Professor Jean Lee, co-director of the Centre for Family Heritage at the Shanghai-based Ceibs, China’s top-ranked business school, cites three widescale research projects on family business succession that have been carried out by Chinese universities since 2011, which show that less than half of the would-be second generation of family business leaders are willing to take up the reins.

“China’s family business sector has lacked that culture of raising and educating the children in the ways of the family business and the family business culture,” says Prof Lee. She explains that busy entrepreneurs “do not groom their children to take over”. Many are “raised by grandparents and then they are often sent to the west for boarding school and university”, she adds. “The bonding with the family is not very strong, and those who return to China come back full of new ideas and aware of other career options.”

Li Xin, a 26-year-old who earned his masters degree from Warwick University in Britain last year and has returned to mainland China, is a prime example of this trend.

Mr Li says his father, who is now 58, has run a successful construction business since 1997. But the younger man, who like most other Chinese people his age does not have any siblings, says he has no intention of stepping into his father’s shoes. Instead, he is starting his own business in Suzhou, an affluent city about 100 kilometres north-west of Shanghai, which will teach personal trainers popular Western exercise disciplines such as CrossFit, catering to China’s burgeoning new market for health and fitness. “I guess it was my experience studying in Britain that inspired me to do this,” he says of his start-up company, which he has called Flex New Body Culture. “Also I travelled to the US in 2015 to see what was going on in the fitness industry, as I had an idea by then that I wanted to do this.”

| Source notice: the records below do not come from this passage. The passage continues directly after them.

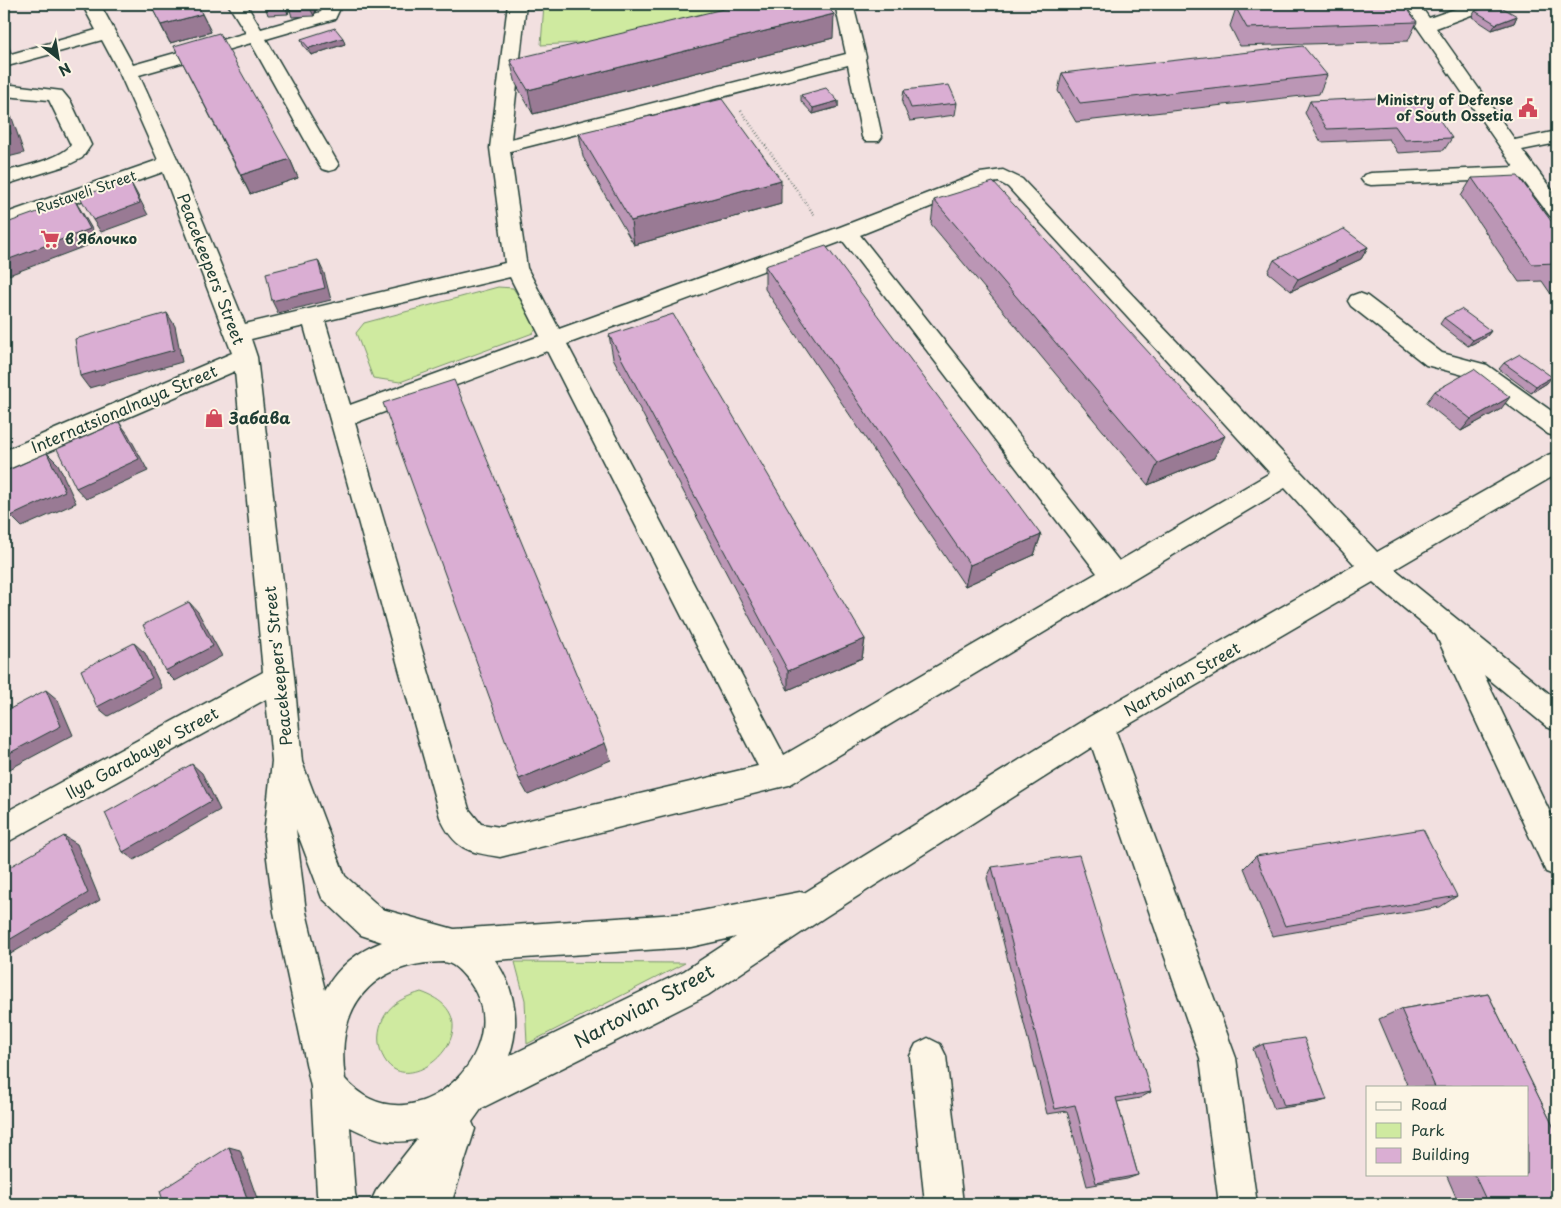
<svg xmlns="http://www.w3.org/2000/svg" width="1561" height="1208" font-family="'Playpen Sans',sans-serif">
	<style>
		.green { fill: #cfeaa0; stroke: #77946a }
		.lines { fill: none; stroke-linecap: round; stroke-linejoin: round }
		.minor-casing { stroke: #1f3d34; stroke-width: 3 }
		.path { stroke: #1f3d34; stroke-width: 2.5; stroke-dasharray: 0.5 2.5; stroke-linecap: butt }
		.minor { fill: #fcf5e5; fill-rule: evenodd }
		.wall { fill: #bb96b5; stroke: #1f3d34 }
		.shaded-wall { fill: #997a94; stroke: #1f3d34 }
		.building { fill: #daaed3; stroke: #1f3d34 }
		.labels { text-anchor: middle; stroke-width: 4; stroke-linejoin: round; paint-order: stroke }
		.far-poi-label { font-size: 14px; font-weight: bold; fill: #1f3d34; stroke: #fcf5e5; text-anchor: end }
		.far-street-label { font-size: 14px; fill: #1f3d34; stroke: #fcf5e5 }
		.street-label { font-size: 16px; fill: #1f3d34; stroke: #fcf5e5 }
		.poi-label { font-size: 16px; font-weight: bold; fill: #1f3d34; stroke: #fcf5e5; text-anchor: start }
		.near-street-label { font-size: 19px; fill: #1f3d34; stroke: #fcf5e5 }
	</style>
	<rect width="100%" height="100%" fill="#f2e0e0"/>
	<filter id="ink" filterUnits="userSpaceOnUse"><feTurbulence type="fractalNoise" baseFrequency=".02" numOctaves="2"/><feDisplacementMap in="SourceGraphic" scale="10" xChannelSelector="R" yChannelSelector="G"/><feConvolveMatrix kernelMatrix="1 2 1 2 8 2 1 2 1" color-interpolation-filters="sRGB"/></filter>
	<g filter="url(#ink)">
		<path class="green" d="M544,4H777L688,37L541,45Z
			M498,287L513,288L538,326L533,333L400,382L373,378L356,333L364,323Z
			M515,962L685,963L527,1044L525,1000Z
			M421,992C498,1018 416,1100 387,1063C371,1042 379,1010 403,999C408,996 415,994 421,992Z"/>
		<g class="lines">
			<g class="minor-casing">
				<path id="minor" d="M82,4H100L133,65L246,33L228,4H246L261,29L321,12L324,4H342L335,19L266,39L339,165L336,169L329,171L322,169L319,165L251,43L139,75L179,163L245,324L505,263L490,148L508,4H526L511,139L846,54L835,4H853L866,57L865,59L882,137L879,141H865L862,137L848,65L510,151L527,268L559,329L840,227L980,173L1003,170L1022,179L1377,552L1548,455L1557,452V474L1395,569L1557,700V731L1547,727L1484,675L1557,827V876L1546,872L1436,635L1373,582L1116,732L1236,1058L1257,1204H1219L1200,1058L1092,747L825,917L708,995L482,1108L472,1122L475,1129L451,1204H370L376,1191L417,1139C392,1146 372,1138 350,1127L355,1194L358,1204H320L317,1194L311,1087L274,912L264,835L272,761L266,699L4,844V813L263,672L235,371L4,471V451L232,353L163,172L4,228V214L158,160L119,72L102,40L4,67V56L96,30ZM999,182L1008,187L1270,473L1119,561L860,235L990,183ZM843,241L1097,573L784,755L567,344ZM510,277L540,336L350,405L325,321ZM304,326L440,817C454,849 468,852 500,857L789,785L1285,488L1355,565L1089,717L804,893L800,892L691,913L454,929L382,909L345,876L302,762L294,677L257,357L251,339ZM547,351L758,766L500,827L481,824L469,809L355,423ZM296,829L322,898L361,935L382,942C357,952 339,966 325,990L306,912ZM736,937L684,971L509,1056C521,1024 515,988 495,960L691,947ZM443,962C453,962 461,972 467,979C524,1048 410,1155 345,1079C335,1008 369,963 443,962Z
					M1401,4H1419L1429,18L1469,4H1493L1490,8L1436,28L1515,140L1557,131V143L1522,150L1557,197V218L1550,216L1522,179L1371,185L1364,183L1361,179L1364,175L1371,173L1514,167Z
					M4,84L62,91L71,102L91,145L82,158L68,165L4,185V172C21,167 61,159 71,145L49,100L4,96Z
					M1359,293L1367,296L1442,353L1487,365L1557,415V437L1548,434L1471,377L1426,365L1351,306L1348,301L1351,296Z
					M928,1038L940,1044L946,1056L963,1204H925L910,1056L916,1044Z"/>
			</g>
			<path class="path" d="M741,111L815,216"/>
			<use href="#minor" class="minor"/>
		</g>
		<path class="wall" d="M150,4H197L211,32L170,43Z
			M268,4H289L290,7L288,14L268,15L266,9Z
			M292,4H318L317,5V6L314,16L292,17L290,10Z
			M1350,4H1404L1417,22L1408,41L1240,46L1230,26L1236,8L1351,5Z
			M1475,11L1517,16L1514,23L1492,30L1472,17Z
			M833,38L533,114L516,84L510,60Z
			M301,39L345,44L311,55L303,45Z
			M174,46L290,159L298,178L250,194Z
			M1062,73L1327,75L1319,94L1076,122L1058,91Z
			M904,90L957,103L955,115L910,121L902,103Z
			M801,95L838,101V107L813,114L801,101Z
			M1310,101L1452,138L1444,150L1398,153L1389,139L1321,142L1305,113Z
			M579,133L781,204L634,245L583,157Z
			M1472,178L1557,229V303L1542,281L1519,282L1461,196Z
			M934,200L1214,458L1148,485L931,224Z
			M1368,247L1361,259L1291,291L1268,272L1274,260Z
			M765,266L1041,535L1034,555L965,586L765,289Z
			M1444,318L1491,331L1486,337L1468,346L1440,324Z
			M609,335L865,639L862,658L788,690L613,358Z
			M1504,363L1547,383L1531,393L1499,369Z
			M1435,391L1501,409L1461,431L1426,403Z
			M1256,856L1457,896L1440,907L1272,936L1244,868Z
			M992,867L1151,1092L1140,1098L1117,1102L1138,1175L1127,1179L1087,1186L1067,1111L1047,1114L987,878Z
			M1488,994L1557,1134V1204H1459L1446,1174H1527V1087H1408L1379,1019L1401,1009Z
			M1263,1044L1327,1100L1316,1103L1274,1109L1253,1049Z"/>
		<path class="shaded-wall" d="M287,4H289L290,7L288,14L286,8Z
			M313,4H316L317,6L314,16L311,10Z
			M202,14L211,32L170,43L161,25Z
			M834,14L833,38L533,114L528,90Z
			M1517,16L1514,23L1492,30L1496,24Z
			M4,35L11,52L4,54Z
			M343,38L345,44L311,55L309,48Z
			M838,101V107L813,114V108Z
			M4,106L12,118L24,153L4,158Z
			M290,159L298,178L250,194L241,175Z
			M129,179L136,192L148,215L101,232L93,220Z
			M781,180V204L634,245L631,221Z
			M74,199L82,212L99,241L9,275L4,267V261Z
			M1368,247L1361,259L1291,291L1298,279Z
			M318,260L324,273L331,300L278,313L272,301Z
			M167,313L175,326L182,362L89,388L80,376Z
			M1491,331L1486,337L1468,346L1473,340Z
			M1552,377L1547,383L1531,393L1536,386Z
			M1510,397L1501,409L1461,431L1471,419Z
			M119,422L128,434L148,471L86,499L76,488Z
			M1225,436L1214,458L1148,485L1158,463Z
			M47,453L58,464L76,503L22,527L11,516Z
			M1041,535L1034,555L965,586L970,565Z
			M189,602L198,612L222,656L175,681L165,671Z
			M865,639L862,658L788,690V671Z
			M134,643L145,653L162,688L108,716L97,707Z
			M46,690L58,700L73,735L4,772V756Z
			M605,743L611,760L528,795L519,779Z
			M192,764L202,773L220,810L134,860L123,852Z
			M64,836L77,844L100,900L4,958V943Z
			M229,1147L240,1150L259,1204H249Z"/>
		<path class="building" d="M150,4H197L202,14L161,25Z
			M268,4H287L286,8L266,9Z
			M292,4H313L311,10H290Z
			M744,4H824L834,14L528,90L510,60Z
			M1371,4H1404L1417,22L1247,28L1236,8Z
			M1496,4L1517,16L1496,24L1475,11Z
			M335,28L343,38L309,48L301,39Z
			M219,33L290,159L241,175L174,46Z
			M1303,46L1327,75L1080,103L1062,73Z
			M949,85L957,103L911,108L904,90Z
			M826,88L838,101L813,108L801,95Z
			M1423,96L1452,138L1405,140L1395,126L1327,129L1310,101Z
			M722,99L781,180L631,221L579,133Z
			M4,112L11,134L4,136Z
			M1518,176L1557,229V265L1556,263L1532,264L1472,178Z
			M129,179L140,203L93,220L80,197Z
			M993,182L1225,436L1158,463L934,200Z
			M74,199L90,229L4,261V224Z
			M1344,229L1368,247L1298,279L1274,260Z
			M826,246L1041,535L970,565L765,266Z
			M318,260L325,288L272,301L266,273Z
			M1461,309L1491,331L1473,340L1444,318Z
			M167,313L174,350L80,376L75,339Z
			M673,314L865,639L788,671L609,335Z
			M1520,354L1552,377L1536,386L1504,363Z
			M1474,369L1510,397L1471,419L1435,391Z
			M454,380L605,743L519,779L383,403Z
			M119,422L139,459L76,488L57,449Z
			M47,453L65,491L11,516L4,500V472Z
			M189,602L213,646L165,671L143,625Z
			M134,643L152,678L97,707L81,670Z
			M46,690L61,726L4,756V712Z
			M192,764L211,801L123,852L105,813Z
			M1423,829L1457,896L1285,926L1256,856Z
			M64,836L88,893L4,943V870Z
			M1079,855L1151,1092L1116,1098L1138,1175L1096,1183L1075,1105L1055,1109L992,867Z
			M1488,994L1557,1134V1204H1488L1474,1174H1527V1087H1435L1401,1009Z
			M1304,1038L1327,1100L1284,1106L1263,1044Z
			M229,1147L249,1204H164L160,1191Z"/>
	</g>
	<defs>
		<g id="civic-bare" transform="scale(1.5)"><path d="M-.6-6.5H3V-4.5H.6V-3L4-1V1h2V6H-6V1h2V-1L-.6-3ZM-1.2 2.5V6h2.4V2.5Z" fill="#d1495b" stroke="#fcf5e5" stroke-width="2.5" paint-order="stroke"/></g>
		<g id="supermarket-bare" transform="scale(1.5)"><path d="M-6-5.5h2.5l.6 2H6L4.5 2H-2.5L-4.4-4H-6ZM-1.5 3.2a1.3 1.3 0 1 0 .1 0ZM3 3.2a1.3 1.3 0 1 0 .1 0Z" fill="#d1495b" stroke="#fcf5e5" stroke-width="2.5" paint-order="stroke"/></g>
		<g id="shop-bare" transform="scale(1.5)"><path d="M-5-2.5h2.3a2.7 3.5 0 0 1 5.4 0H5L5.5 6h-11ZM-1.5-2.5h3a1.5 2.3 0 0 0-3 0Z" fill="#d1495b" stroke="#fcf5e5" stroke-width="2.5" paint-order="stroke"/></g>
	</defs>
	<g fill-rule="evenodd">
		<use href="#civic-bare" x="1528" y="108"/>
		<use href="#supermarket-bare" x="50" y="239"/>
		<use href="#shop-bare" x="214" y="418"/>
	</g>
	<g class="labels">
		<g class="far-poi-label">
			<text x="1513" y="105">Ministry of Defense<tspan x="1513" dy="16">of South Ossetia</tspan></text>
			<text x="65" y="244" text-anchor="start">в Яблочко</text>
		</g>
		<g class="far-street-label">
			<text transform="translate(86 192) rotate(-19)" y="5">Rustaveli Street</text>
		</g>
		<g class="street-label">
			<text transform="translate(211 269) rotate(69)" y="6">Peacekeepers' Street</text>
			<text transform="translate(124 409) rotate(-23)" y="6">Internatsionalnaya Street</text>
			<text transform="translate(278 666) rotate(-96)" y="6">Peacekeepers' Street</text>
			<text transform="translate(1182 679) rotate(-30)" y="6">Nartovian Street</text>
			<text transform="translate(142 753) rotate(-29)" y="6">Ilya Garabayev Street</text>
		</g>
		<g class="poi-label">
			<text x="229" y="424">Забава</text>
		</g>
		<g class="near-street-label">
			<text transform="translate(644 1006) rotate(-28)" y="7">Nartovian Street</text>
		</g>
	</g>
	<rect width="1561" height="1208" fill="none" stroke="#fcf5e5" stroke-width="20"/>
	<rect x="10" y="10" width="1541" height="1188" fill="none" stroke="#1f3d34" stroke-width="2" filter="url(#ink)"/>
	<rect x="1366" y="1086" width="162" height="90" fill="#fcf5e5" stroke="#a4ab9e"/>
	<rect x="1376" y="1102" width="25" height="8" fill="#fcf5e5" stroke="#a4ab9e"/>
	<text x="1411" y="1110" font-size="15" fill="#1f3d34">Road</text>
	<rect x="1376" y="1123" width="25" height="15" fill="#cfeaa0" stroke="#a4ab9e"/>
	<text x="1411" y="1136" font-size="15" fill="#1f3d34">Park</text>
	<rect x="1376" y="1148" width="25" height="15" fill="#daaed3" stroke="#a4ab9e"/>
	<text x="1411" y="1160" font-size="15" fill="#1f3d34">Building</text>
	<g transform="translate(58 58) rotate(149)" stroke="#fcf5e5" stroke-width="4" paint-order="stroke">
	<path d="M0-4L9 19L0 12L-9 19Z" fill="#1f3d34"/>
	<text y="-8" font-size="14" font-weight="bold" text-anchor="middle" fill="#1f3d34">N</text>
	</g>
</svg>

Of his father’s company, Mr Li says: “Maybe I will take some responsibility to run his business as well [as my own]. But I hope not. I hope he finds an adequate buyer or another CEO so he can just retire.”

Yang Liu, the mainland Chinese-born founder of men’s apparel company JoeyWears and a director of global female entrepreneurs’ association SheWorx, says many young Chinese business founders in her network were also born into family businesses that they now choose not to work for.

“When the family has money the kids have a lot of options,” she explains. “They get educated abroad and then they can choose what to do next. The family business does not really excite them when they can start their own company or invest in other start-ups.”

Yet Clinton Dines, a veteran natural resources executive who arrived in China from his native Australia in 1979 and was China head of global mining group BHP Billiton until 2009, says this trend is not necessarily the making of an economic crisis. Mr Dines, who observed China’s development from its first free markets, “which were basically farmers selling a few straggly carrots” to the more recent tech boom that gave rise to global giants Alibaba and Tencent, says “these kids of company founders could well be making good decisions.

China, he points out, has a vast amount of industrial overcapacity in “sunset industries” such as steel making, shipbuilding and low-skilled manufacturing.

“There’s a relativity to it, “ he says. “If it’s a big and very successful family business there is a compelling reason for the family to keep it. But when the kids get some affluence they go to America and get their degree and they’re not that interested in the widget factory, perhaps they’ll go on to do something better.”

This attitude, says the gym founder Mr Li, is one he holds wholeheartedly. “China is changing,” he says. “When my dad started out perhaps China did not have enough buildings, so we needed companies to construct them. But now we have different problems such as obesity and chronic diseases like diabetes. What China needs now is companies that can help people construct not better buildings, but better bodies. So I want to solve this new problem.”